I’ve been posting recently about some issues in scientific data management. One topic I haven’t addressed yet is policies around data sharing. Generally:
- Scientists, like other academics, have their research judged largely on the basis of their published papers.
- The data scientists capture benefits scientists’ careers mainly by informing and being used in their published papers.
- Scientists are correspondingly uninterested in, if not actively opposed to, sharing their data with the rest of the world
- Promptly (for the data they use to directly support their publications)
- Perhaps ever (for the rest of the data)
On the other hand, it’s blindingly obvious that the world as a whole would be better off with widespread scientific data sharing, provided that making data “free” doesn’t significantly undermine scientists’ incentives to capture it in the first place.
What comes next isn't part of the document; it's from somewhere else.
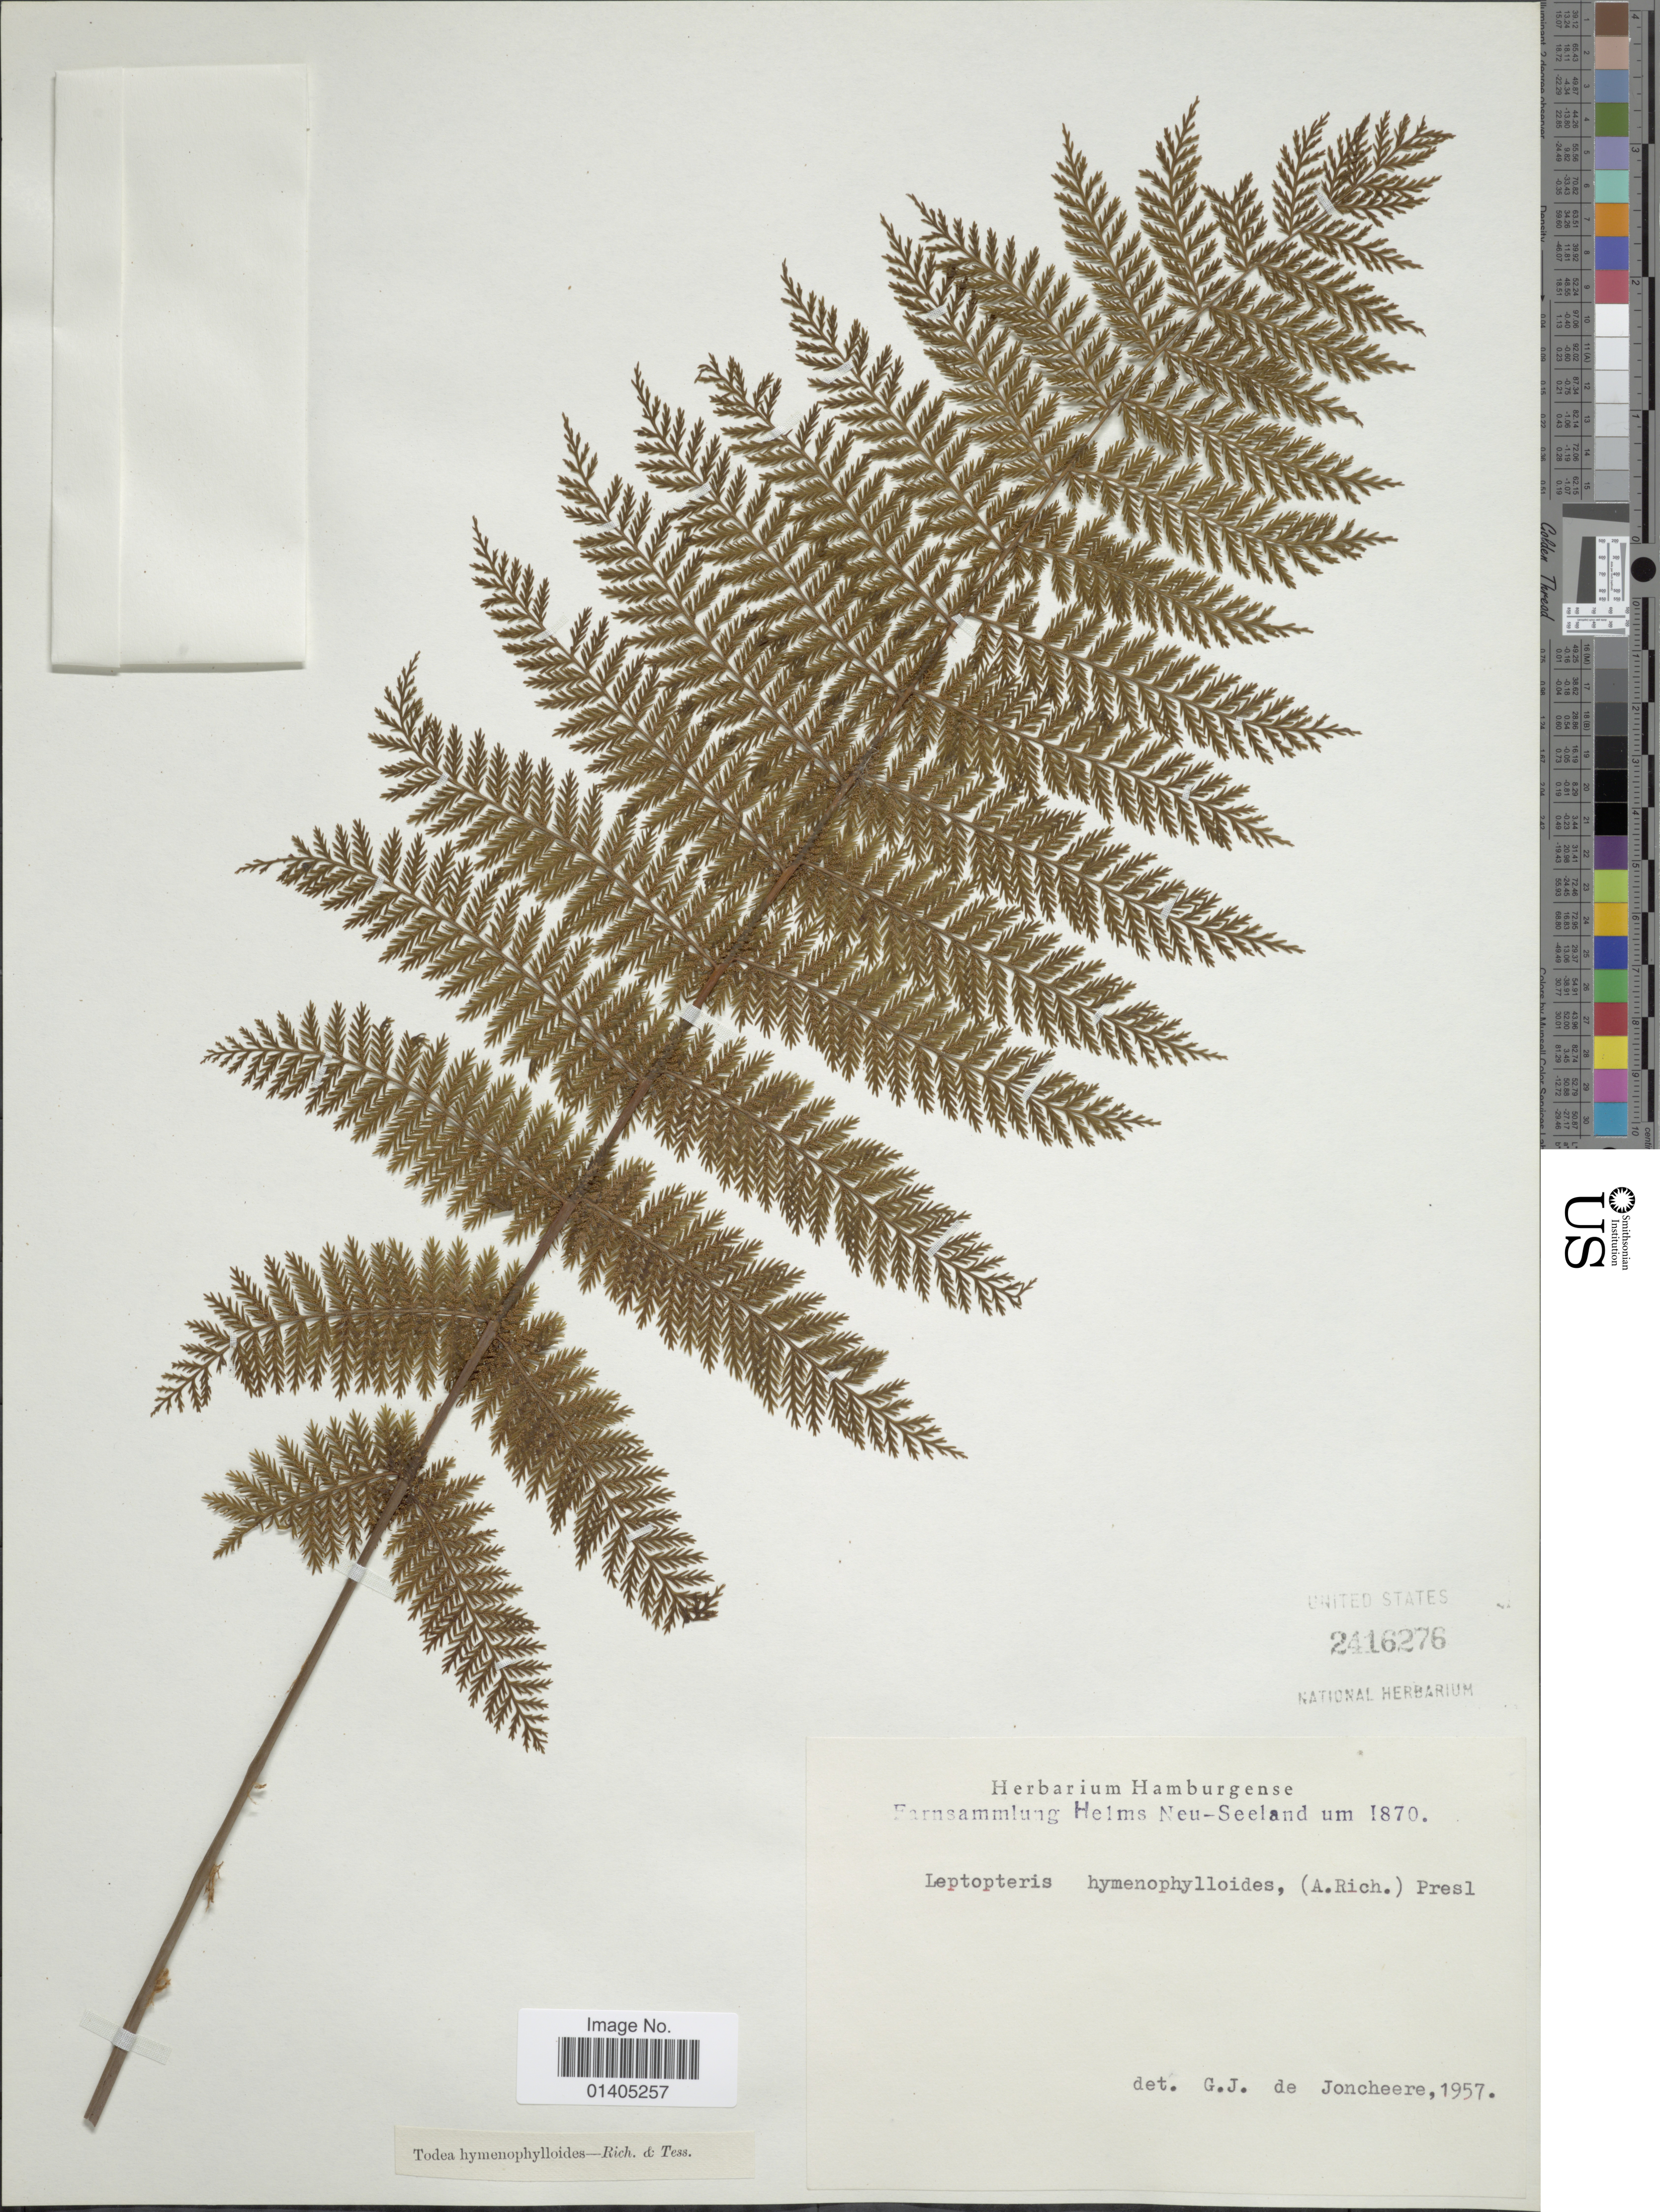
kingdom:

And institutions such as funding agencies are taking note. Thus:
Scientific data management technology should be suitable for either of the scenarios:
- Data is widely shared among scientists.
- Data is jealously guarded by the scientists who first gather it.
Biologists, it seems are furthest along in sharing data. But they’ve had some drama about that recently. My very incomplete knowledge includes:
- At XLDB, it was said that in some areas of biology — and perhaps in some journals? — it was required that you make your data available to get a paper published.
- The NIH (National Institutes of Health) often requires or at least encourages data sharing as a condition of funding.
- A common practice is for data to be shared immediately, but for anybody except the scientists who gathered it to be prohibited from using it in a paper for a 12-month embargo period.
- There was a recent kerfuffle as an embargo was broken, on data residing in the NIH-sponsored genomics data repository dbGaP.